Start of DATA EXTRACT

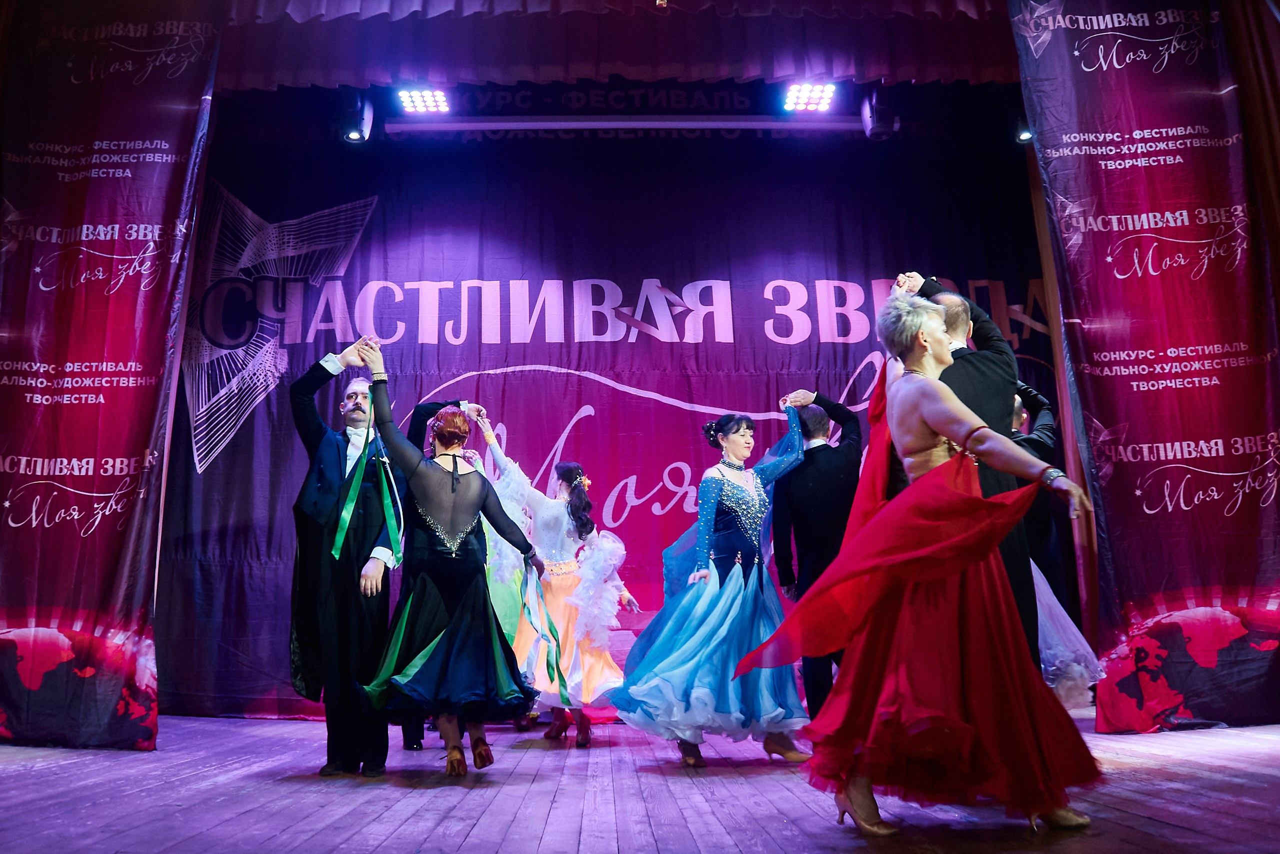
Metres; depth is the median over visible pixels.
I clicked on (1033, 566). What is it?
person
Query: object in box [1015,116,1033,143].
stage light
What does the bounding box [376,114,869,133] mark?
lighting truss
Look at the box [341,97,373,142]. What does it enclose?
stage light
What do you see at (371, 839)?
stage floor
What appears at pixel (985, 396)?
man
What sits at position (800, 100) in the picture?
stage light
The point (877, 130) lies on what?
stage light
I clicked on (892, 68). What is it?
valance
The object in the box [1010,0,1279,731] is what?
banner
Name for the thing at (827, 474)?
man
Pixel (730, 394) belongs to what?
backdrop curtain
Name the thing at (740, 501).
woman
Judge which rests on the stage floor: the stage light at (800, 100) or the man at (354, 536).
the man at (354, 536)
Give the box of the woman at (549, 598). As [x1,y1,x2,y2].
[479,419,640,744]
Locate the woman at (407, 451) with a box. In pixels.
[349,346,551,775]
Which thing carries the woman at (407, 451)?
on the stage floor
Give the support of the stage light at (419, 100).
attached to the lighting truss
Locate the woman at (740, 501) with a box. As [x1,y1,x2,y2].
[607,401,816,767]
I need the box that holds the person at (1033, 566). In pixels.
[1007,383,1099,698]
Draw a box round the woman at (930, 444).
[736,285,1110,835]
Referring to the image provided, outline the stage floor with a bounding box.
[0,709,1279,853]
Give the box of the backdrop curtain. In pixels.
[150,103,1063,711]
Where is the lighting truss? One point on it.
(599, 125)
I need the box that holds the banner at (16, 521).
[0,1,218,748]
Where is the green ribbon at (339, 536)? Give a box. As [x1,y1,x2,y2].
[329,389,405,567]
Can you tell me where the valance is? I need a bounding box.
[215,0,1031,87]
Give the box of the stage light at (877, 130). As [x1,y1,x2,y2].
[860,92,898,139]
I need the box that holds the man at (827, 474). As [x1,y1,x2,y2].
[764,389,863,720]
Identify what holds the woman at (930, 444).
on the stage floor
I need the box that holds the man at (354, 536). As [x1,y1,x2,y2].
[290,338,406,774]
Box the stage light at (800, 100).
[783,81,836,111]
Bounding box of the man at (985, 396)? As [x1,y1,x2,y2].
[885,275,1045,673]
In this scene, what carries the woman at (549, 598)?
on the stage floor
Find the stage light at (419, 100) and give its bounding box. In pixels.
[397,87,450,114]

End of DATA EXTRACT

## YOUR ASSIGNMENT
A verbatim copy of the listing, with all pictures removed, is required.

## RESPONSE TO THE EXERCISE
Metres; depth is the median over visible pixels.
I clicked on (1033, 566). What is it?
person
Query: object in box [1015,116,1033,143].
stage light
What does the bounding box [376,114,869,133] mark?
lighting truss
Look at the box [341,97,373,142]. What does it enclose?
stage light
What do you see at (371, 839)?
stage floor
What appears at pixel (985, 396)?
man
What sits at position (800, 100) in the picture?
stage light
The point (877, 130) lies on what?
stage light
I clicked on (892, 68). What is it?
valance
The object in the box [1010,0,1279,731] is what?
banner
Name for the thing at (827, 474)?
man
Pixel (730, 394) belongs to what?
backdrop curtain
Name the thing at (740, 501).
woman
Judge which rests on the stage floor: the stage light at (800, 100) or the man at (354, 536).
the man at (354, 536)
Give the box of the woman at (549, 598). As [x1,y1,x2,y2].
[479,419,640,744]
Locate the woman at (407, 451) with a box. In pixels.
[349,346,551,775]
Which thing carries the woman at (407, 451)?
on the stage floor
Give the support of the stage light at (419, 100).
attached to the lighting truss
Locate the woman at (740, 501) with a box. As [x1,y1,x2,y2].
[607,401,816,767]
I need the box that holds the person at (1033, 566). In pixels.
[1007,383,1099,698]
Draw a box round the woman at (930, 444).
[736,285,1110,835]
Referring to the image provided, outline the stage floor with a bounding box.
[0,709,1279,853]
Give the box of the backdrop curtain. In pixels.
[150,103,1063,711]
Where is the lighting truss? One point on it.
(599, 125)
I need the box that holds the banner at (16, 521).
[0,1,218,748]
Where is the green ribbon at (339, 536)? Give a box. As [x1,y1,x2,y2].
[329,389,405,567]
Can you tell me where the valance is? I need a bounding box.
[215,0,1031,87]
Give the box of the stage light at (877, 130). As [x1,y1,x2,y2].
[860,92,898,139]
I need the box that holds the man at (827, 474). As [x1,y1,x2,y2].
[764,389,863,720]
Identify what holds the woman at (930, 444).
on the stage floor
I need the box that holds the man at (354, 536). As [x1,y1,x2,y2].
[290,338,406,774]
Box the stage light at (800, 100).
[783,81,836,111]
Bounding box of the man at (985, 396)? As [x1,y1,x2,y2].
[885,275,1045,673]
In this scene, what carries the woman at (549, 598)?
on the stage floor
Find the stage light at (419, 100) and give its bounding box. In pixels.
[397,87,450,114]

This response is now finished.